*TASK:* Please echo the records from the line containing "class: Aves" through the last line, both included, copying each line without any change.

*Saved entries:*

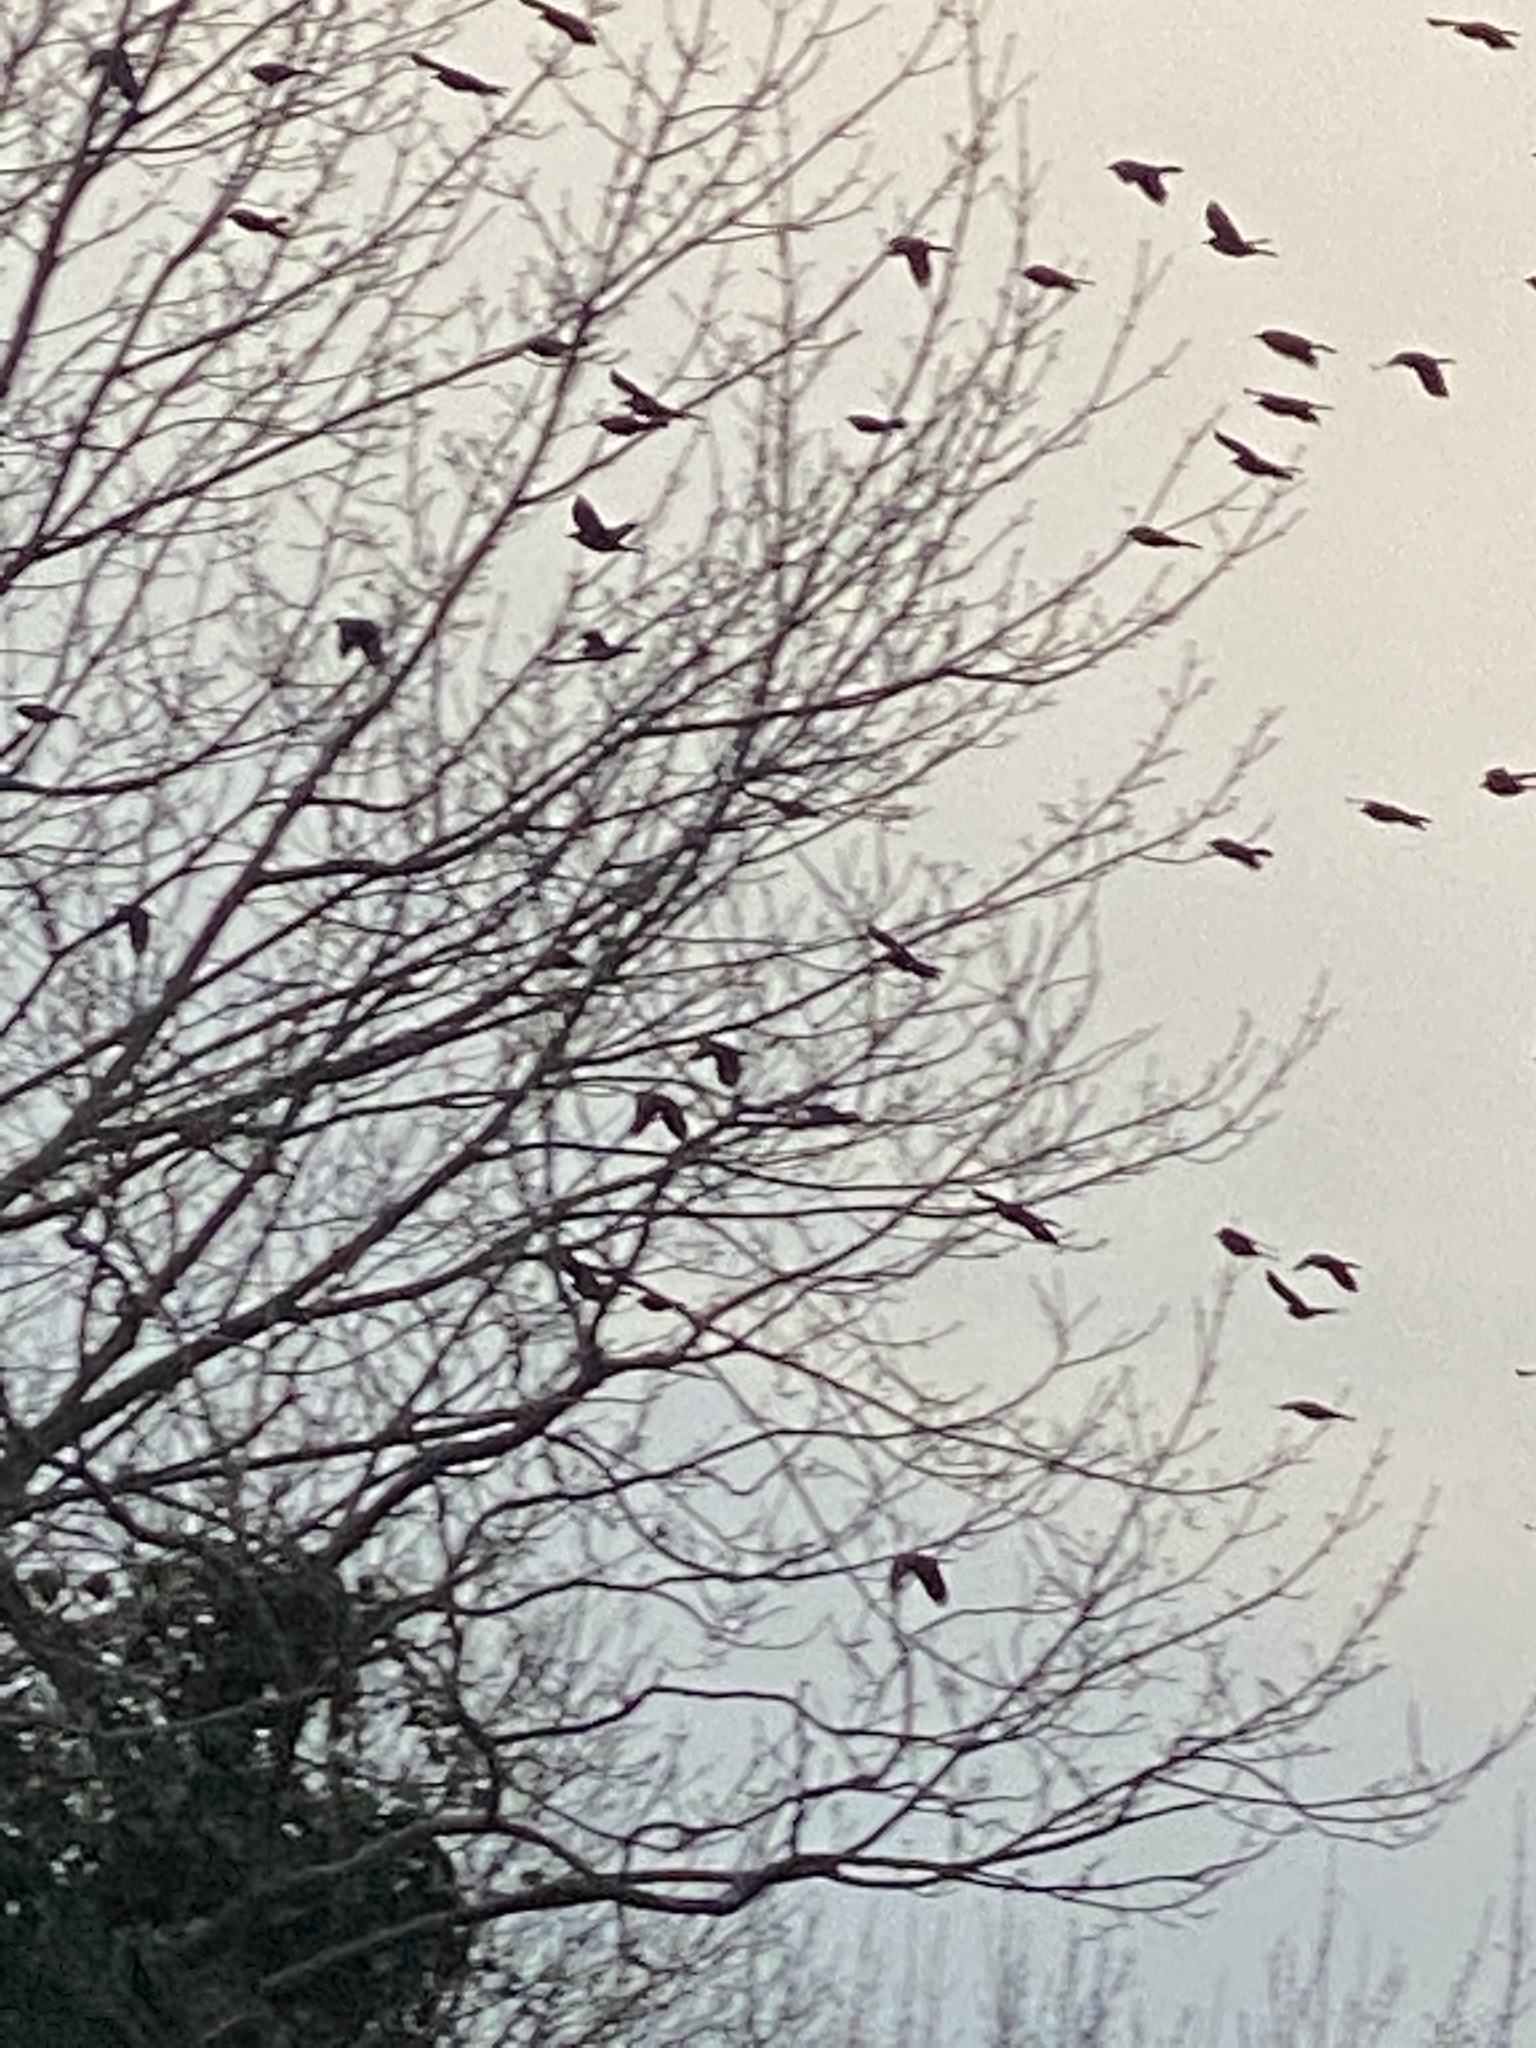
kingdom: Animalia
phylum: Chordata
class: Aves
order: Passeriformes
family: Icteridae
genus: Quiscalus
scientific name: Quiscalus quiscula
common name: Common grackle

*EXERCISE OUTPUT:*
class: Aves
order: Passeriformes
family: Icteridae
genus: Quiscalus
scientific name: Quiscalus quiscula
common name: Common grackle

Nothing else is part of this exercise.